An example of CHMM training is also included. Suppose the working directory is "C:\AvcsrDemo\bin\ChmmTrain", users need to copy the example directories "audiofeature", "visualfeature" and "label" to the current working directory ("C:\AvcsrDemo\bin\ChmmTrain").
The directory "C:\AvcsrDemo\bin\ChmmTrain" contains the executable tools and the reference files, whose functionalities can be found in this document.
"emtrain.exe", "format.exe", "gengv.exe", "maptlist.exe", "mixup.exe", "monotrain.exe": tools for CHMM AVSR training;
"tlist.align", "feat.list", "lab.list", "mono.list", "tlist.align.logic": reference files.
"av.cfg": config file for CHMM AVSR training
"train_av.bat": batch file to run under MS-DOS
The directory "AudioFeature" is where the audio feature to be put, "VisualFeature" is for the visual feature, and "Label" is to put the label files. Examples of the feature and label files are given in these directories.
After running the "train_av.bat", a new directory named "result" will be created in this directory ("C:\AvcsrDemo\bin\ChmmTrain"), which will contain the result model "hmm.param". Depending on the config file, the model is placed in the corresponding directories. Please refer to the config file for more details (in this example, the final CHMM parameter model file "hmm.param" is placed in "result\output.mono_hmm.66" from the current working directory, and the "hmm.map" and "hmm.phys" can be found in "result\output.format" directory).

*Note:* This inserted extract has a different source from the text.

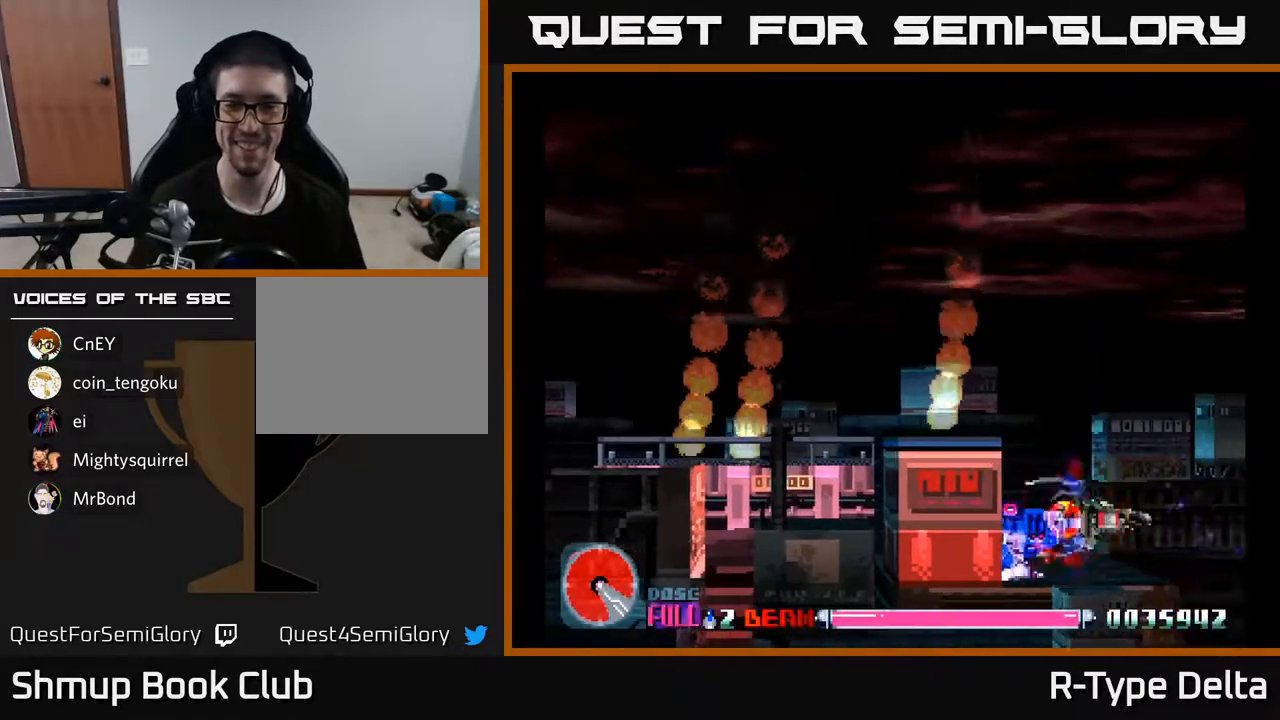
{"buttons": ["X"], "events": [[383, "DPAD_LEFT", "down"], [467, "DPAD_LEFT", "up"]]}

[Nefian02] A. V. Nefian, L. Liang, X. Pi, X. Liu, and C. Mao. An coupled hidden Markov model for audio-visual speech recognition. In international Conference on Acoustics, Speech and Signal Processing, 2002
[Jensen98] Finn V. Jensen. An Introduction to Bayesian Networks. UCL Press Limited, London, UK, 1998
[Young95] S. Young et. al. The HTK Book. Entropic Cambridge Research Laboratory, Cambridge, UK, 1995.